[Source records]

»»

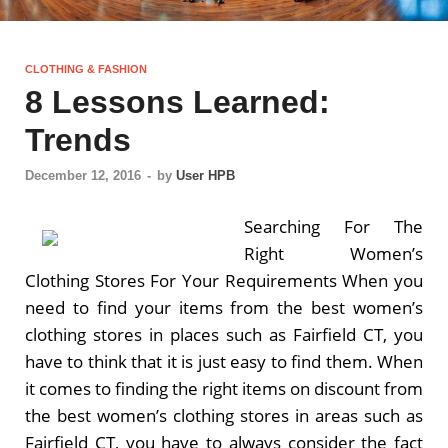
CLOTHING & FASHION
8 Lessons Learned:
Trends
December 12, 2016
-
by
User HPB
Searching For The
Right Women’s
Clothing Stores For Your Requirements When you
need to find your items from the best women’s
clothing stores in places such as Fairfield CT, you
have to think that it is just easy to find them. When
it comes to finding the right items on discount from
the best women’s clothing stores in areas such as
Fairfield CT, you have to always consider the fact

««

Problem requirements —
Quote every line of text in the records above word for word, leaving out the pictures.

Answer for the task —
CLOTHING & FASHION
8 Lessons Learned:
Trends
December 12, 2016
-
by
User HPB
Searching For The
Right Women’s
Clothing Stores For Your Requirements When you
need to find your items from the best women’s
clothing stores in places such as Fairfield CT, you
have to think that it is just easy to find them. When
it comes to finding the right items on discount from
the best women’s clothing stores in areas such as
Fairfield CT, you have to always consider the fact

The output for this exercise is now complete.